The decision was made following the tear down and inspection of the engine in the No. 27 car of Andretti Autosport that experienced an issue during a team April 9 at Infineon Raceway.

Per the IZOD IndyCar Series rulebook, each of the 11 entries will be levied a 10-grid position penalty to start the 85-lap race April 15 on the 1.968-mile, 11-turn temporary street circuit because of an unapproved engine change. Rules 15.5.1 and 15.6.1 outline the penalty for a change-out if the engine that has not reached its minimum threshold.

Through the first two races, Chevrolet's 2.2-liter, twin-turbocharged V-6 engine has recorded two victories and two poles (one of each by Team Penske's Helio Castroneves and Will Power). Castroneves is the series championship points leader by two over Scott Dixon of Honda-powered Target Chip Ganassi Racing.

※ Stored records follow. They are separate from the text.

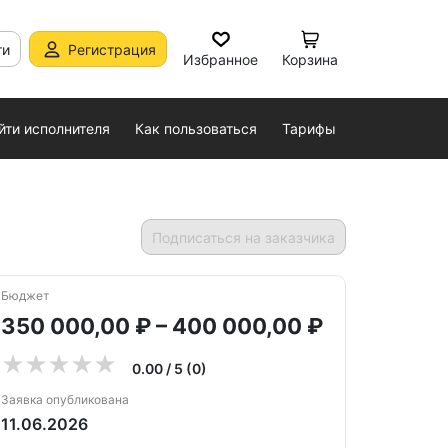
ти
Регистрация
Избранное
Корзина
йти исполнителя
Как пользоваться
Тарифы
Подписаться на заказчика
Бюджет
350 000,00 ₽ – 400 000,00 ₽
0.00 / 5 (0)
Заявка опубликована
11.06.2026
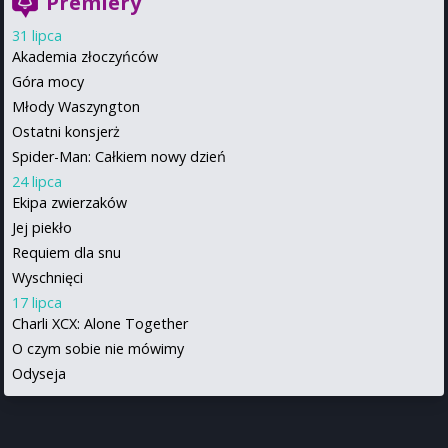
Premiery
31 lipca
Akademia złoczyńców
Góra mocy
Młody Waszyngton
Ostatni konsjerż
Spider-Man: Całkiem nowy dzień
24 lipca
Ekipa zwierzaków
Jej piekło
Requiem dla snu
Wyschnięci
17 lipca
Charli XCX: Alone Together
O czym sobie nie mówimy
Odyseja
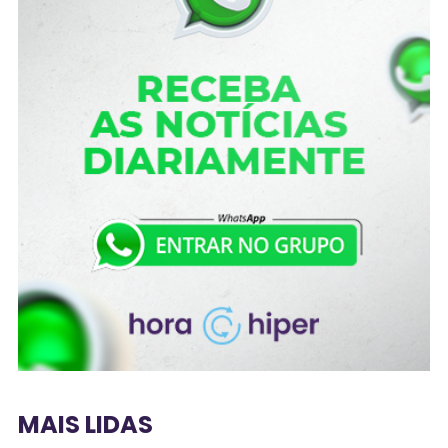
MAIS LIDAS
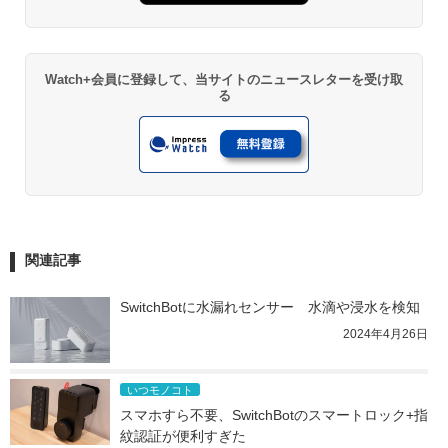
Watch+会員に登録して、当サイトのニュースレターを受け取
る
関連記事
SwitchBotに水漏れセンサー　水滴や浸水を検知
2024年4月26日
いつモノコト
スマホすら不要、SwitchBotのスマートロック+指
紋認証が便利すぎた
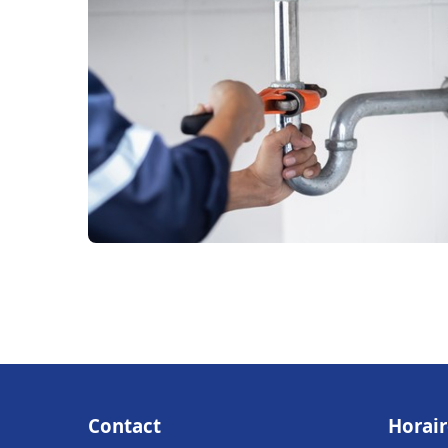
Contact
Horair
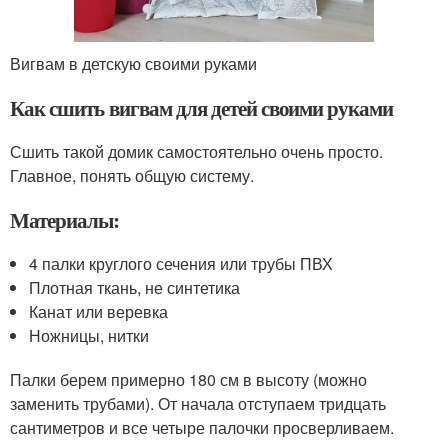
Вигвам в детскую своими руками
Как сшить вигвам для детей своими руками
Сшить такой домик самостоятельно очень просто.
Главное, понять общую систему.
Материалы:
4 палки круглого сечения или трубы ПВХ
Плотная ткань, не синтетика
Канат или веревка
Ножницы, нитки
Палки берем примерно 180 см в высоту (можно
заменить трубами). От начала отступаем тридцать
сантиметров и все четыре палочки просверливаем.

Others affected by the decision: Ryan Hunter-Reay, James Hinchcliffe and Marco Andretti of Andretti Autosport; Rubens Barrichello, Tony Kanaan and E.J. Viso of KV Racing Technology; JR Hildebrand of Panther Racing and Ryan Briscoe of Team Penske.

On April 11, the IZOD IndyCar Series announced that the No. 7 Lotus Dragon Racing car driven by three-time Toyota Grand Prix of Long Beach winner would incur the same penalty for changing the Lotus engine following the Honda Indy Grand Prix of Alabama. He finished a season-high ninth.